-- ACTION ITEM --
Search the listing for the string "each". Copy every line that has it.

-- PROVIDED ENTRIES --
-------------------------

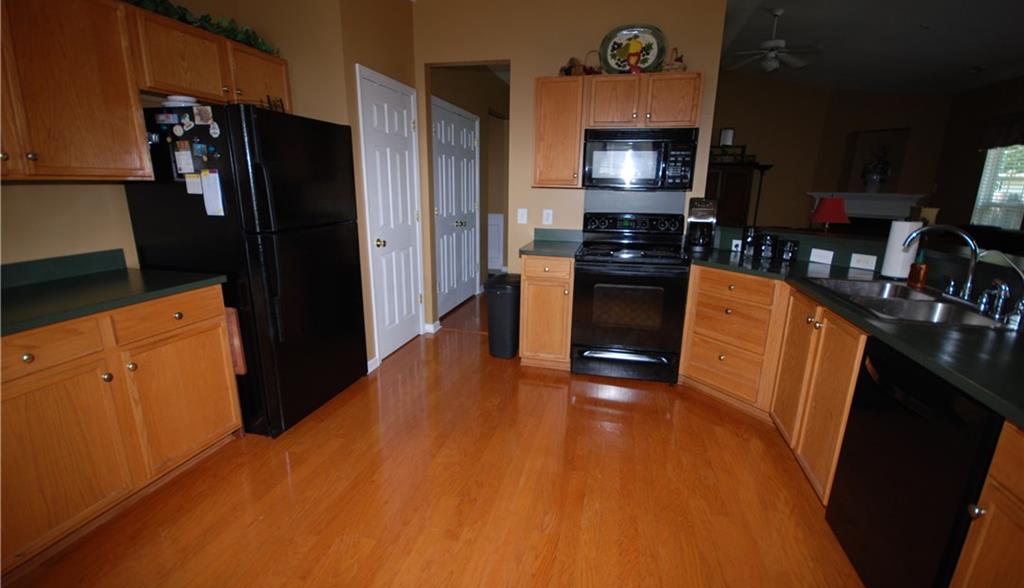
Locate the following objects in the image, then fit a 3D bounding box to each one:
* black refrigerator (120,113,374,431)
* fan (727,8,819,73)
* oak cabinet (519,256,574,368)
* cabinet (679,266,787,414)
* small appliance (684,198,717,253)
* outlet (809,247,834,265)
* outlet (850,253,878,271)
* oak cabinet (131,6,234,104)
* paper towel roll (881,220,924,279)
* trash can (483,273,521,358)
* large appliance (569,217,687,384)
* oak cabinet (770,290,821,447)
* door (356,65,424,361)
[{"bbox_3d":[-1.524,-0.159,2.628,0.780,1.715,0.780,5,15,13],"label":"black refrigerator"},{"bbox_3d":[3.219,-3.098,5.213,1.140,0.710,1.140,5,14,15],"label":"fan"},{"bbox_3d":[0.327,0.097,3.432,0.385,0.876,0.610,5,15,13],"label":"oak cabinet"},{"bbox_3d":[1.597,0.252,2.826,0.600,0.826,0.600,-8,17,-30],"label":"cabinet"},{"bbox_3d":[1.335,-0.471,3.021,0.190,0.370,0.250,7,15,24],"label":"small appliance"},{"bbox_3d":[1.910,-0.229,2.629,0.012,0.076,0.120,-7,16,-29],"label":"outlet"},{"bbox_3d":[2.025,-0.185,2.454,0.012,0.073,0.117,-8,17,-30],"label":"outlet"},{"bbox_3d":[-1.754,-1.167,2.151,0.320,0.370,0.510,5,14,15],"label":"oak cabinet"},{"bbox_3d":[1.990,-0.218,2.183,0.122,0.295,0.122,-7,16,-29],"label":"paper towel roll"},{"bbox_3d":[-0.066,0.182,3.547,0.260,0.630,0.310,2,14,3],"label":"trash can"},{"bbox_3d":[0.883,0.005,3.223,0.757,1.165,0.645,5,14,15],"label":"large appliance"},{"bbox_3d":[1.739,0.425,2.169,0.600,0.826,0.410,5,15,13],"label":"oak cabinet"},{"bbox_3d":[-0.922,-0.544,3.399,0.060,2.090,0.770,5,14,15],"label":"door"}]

-------------------------

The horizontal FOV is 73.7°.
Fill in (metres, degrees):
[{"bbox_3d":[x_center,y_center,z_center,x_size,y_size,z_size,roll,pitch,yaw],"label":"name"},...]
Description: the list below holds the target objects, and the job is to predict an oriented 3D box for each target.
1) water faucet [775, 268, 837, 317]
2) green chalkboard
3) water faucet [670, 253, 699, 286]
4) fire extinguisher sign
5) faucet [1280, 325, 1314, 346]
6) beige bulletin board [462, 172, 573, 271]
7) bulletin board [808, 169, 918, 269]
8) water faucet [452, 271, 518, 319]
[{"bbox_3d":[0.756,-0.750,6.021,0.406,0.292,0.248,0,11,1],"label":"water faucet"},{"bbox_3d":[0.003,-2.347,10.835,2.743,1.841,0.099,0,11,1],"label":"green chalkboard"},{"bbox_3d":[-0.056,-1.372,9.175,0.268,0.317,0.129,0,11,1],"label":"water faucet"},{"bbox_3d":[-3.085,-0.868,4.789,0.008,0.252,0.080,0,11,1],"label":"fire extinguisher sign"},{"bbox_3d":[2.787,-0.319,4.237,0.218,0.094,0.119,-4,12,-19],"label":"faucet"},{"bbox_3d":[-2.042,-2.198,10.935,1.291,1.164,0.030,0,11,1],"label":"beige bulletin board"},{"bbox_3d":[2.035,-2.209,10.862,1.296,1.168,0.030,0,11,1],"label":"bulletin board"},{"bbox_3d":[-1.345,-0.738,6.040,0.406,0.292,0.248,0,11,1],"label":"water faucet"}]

-------------------------

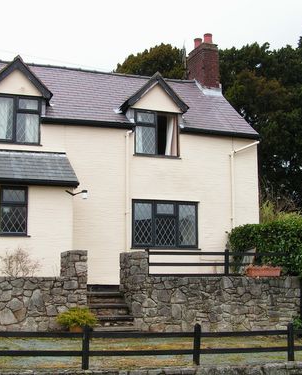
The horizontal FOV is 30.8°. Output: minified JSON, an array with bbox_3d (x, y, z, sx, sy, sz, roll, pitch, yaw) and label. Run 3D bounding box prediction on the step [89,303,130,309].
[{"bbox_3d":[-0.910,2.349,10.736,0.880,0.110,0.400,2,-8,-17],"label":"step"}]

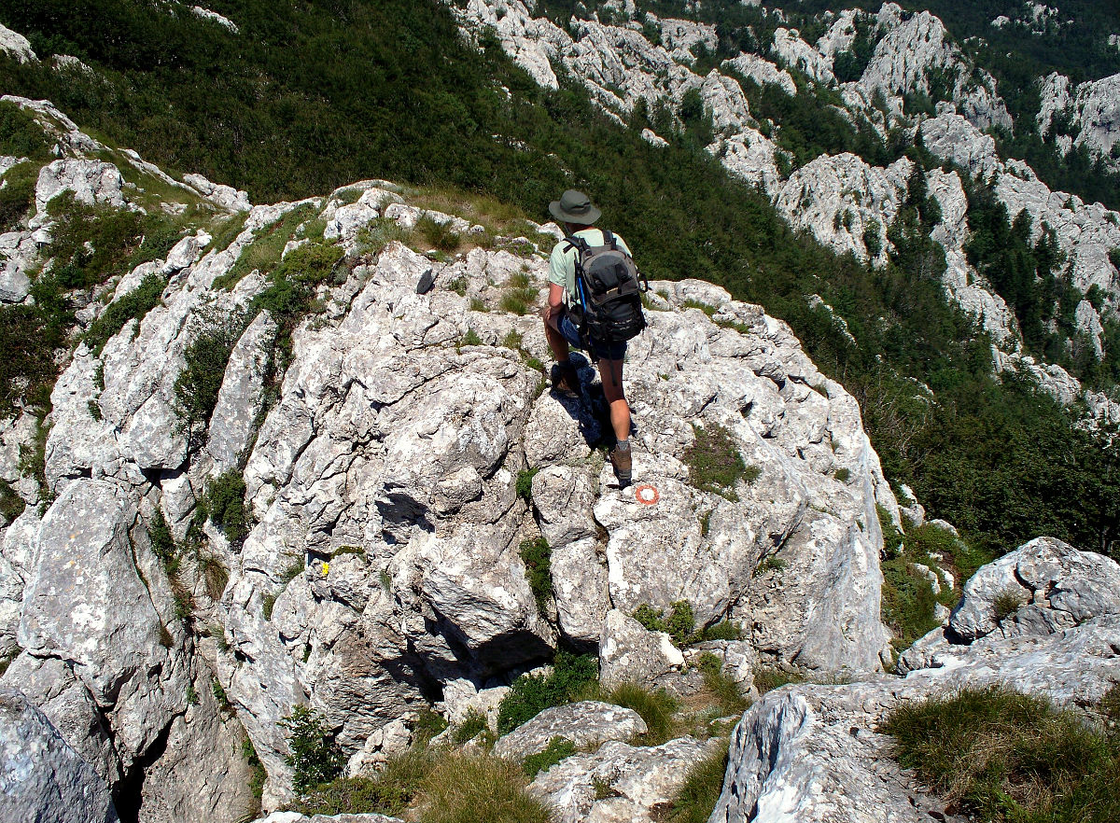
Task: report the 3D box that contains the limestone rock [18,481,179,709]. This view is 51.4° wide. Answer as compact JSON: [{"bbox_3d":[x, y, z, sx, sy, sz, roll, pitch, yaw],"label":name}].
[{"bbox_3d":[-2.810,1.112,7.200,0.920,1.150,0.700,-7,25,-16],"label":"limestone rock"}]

-------------------------

-- ANSWER SECTION --
Locate the following objects in the image, then fit a 3D bounding box to each one:
Description: the list below holds the target objects, and the job is to predict an oriented 3D box for each target.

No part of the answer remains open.